Required action: So that nothing is lost, write out all the lines below exactly.

Data segment:
= = = = = = =
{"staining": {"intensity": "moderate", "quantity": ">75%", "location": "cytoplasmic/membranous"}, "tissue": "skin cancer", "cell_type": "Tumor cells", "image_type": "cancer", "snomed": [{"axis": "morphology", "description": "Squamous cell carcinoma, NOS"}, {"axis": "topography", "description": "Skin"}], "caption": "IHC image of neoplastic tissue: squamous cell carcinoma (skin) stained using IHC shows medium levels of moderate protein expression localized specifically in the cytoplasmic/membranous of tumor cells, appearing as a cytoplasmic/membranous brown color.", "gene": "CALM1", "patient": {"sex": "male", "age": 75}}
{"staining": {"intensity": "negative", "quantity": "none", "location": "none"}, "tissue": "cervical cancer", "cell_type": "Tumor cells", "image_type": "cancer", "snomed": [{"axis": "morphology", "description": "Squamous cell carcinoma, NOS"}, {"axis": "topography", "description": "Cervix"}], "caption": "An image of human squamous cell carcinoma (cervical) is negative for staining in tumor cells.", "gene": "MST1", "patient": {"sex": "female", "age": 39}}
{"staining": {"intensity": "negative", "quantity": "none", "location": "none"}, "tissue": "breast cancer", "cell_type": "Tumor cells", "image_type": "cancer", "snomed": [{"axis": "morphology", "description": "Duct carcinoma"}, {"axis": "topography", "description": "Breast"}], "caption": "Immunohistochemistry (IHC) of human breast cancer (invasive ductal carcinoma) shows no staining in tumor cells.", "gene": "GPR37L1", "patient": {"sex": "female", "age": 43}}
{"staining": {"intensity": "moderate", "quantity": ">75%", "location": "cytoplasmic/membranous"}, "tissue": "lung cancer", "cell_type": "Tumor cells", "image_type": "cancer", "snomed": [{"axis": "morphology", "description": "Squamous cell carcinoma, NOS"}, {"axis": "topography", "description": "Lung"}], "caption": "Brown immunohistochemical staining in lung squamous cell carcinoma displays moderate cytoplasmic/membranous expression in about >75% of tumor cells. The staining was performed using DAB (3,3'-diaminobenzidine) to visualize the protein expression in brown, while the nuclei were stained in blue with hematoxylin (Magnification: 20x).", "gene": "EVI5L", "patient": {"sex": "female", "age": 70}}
= = = = = = =
Reply:
{"staining": {"intensity": "moderate", "quantity": ">75%", "location": "cytoplasmic/membranous"}, "tissue": "skin cancer", "cell_type": "Tumor cells", "image_type": "cancer", "snomed": [{"axis": "morphology", "description": "Squamous cell carcinoma, NOS"}, {"axis": "topography", "description": "Skin"}], "caption": "IHC image of neoplastic tissue: squamous cell carcinoma (skin) stained using IHC shows medium levels of moderate protein expression localized specifically in the cytoplasmic/membranous of tumor cells, appearing as a cytoplasmic/membranous brown color.", "gene": "CALM1", "patient": {"sex": "male", "age": 75}}
{"staining": {"intensity": "negative", "quantity": "none", "location": "none"}, "tissue": "cervical cancer", "cell_type": "Tumor cells", "image_type": "cancer", "snomed": [{"axis": "morphology", "description": "Squamous cell carcinoma, NOS"}, {"axis": "topography", "description": "Cervix"}], "caption": "An image of human squamous cell carcinoma (cervical) is negative for staining in tumor cells.", "gene": "MST1", "patient": {"sex": "female", "age": 39}}
{"staining": {"intensity": "negative", "quantity": "none", "location": "none"}, "tissue": "breast cancer", "cell_type": "Tumor cells", "image_type": "cancer", "snomed": [{"axis": "morphology", "description": "Duct carcinoma"}, {"axis": "topography", "description": "Breast"}], "caption": "Immunohistochemistry (IHC) of human breast cancer (invasive ductal carcinoma) shows no staining in tumor cells.", "gene": "GPR37L1", "patient": {"sex": "female", "age": 43}}
{"staining": {"intensity": "moderate", "quantity": ">75%", "location": "cytoplasmic/membranous"}, "tissue": "lung cancer", "cell_type": "Tumor cells", "image_type": "cancer", "snomed": [{"axis": "morphology", "description": "Squamous cell carcinoma, NOS"}, {"axis": "topography", "description": "Lung"}], "caption": "Brown immunohistochemical staining in lung squamous cell carcinoma displays moderate cytoplasmic/membranous expression in about >75% of tumor cells. The staining was performed using DAB (3,3'-diaminobenzidine) to visualize the protein expression in brown, while the nuclei were stained in blue with hematoxylin (Magnification: 20x).", "gene": "EVI5L", "patient": {"sex": "female", "age": 70}}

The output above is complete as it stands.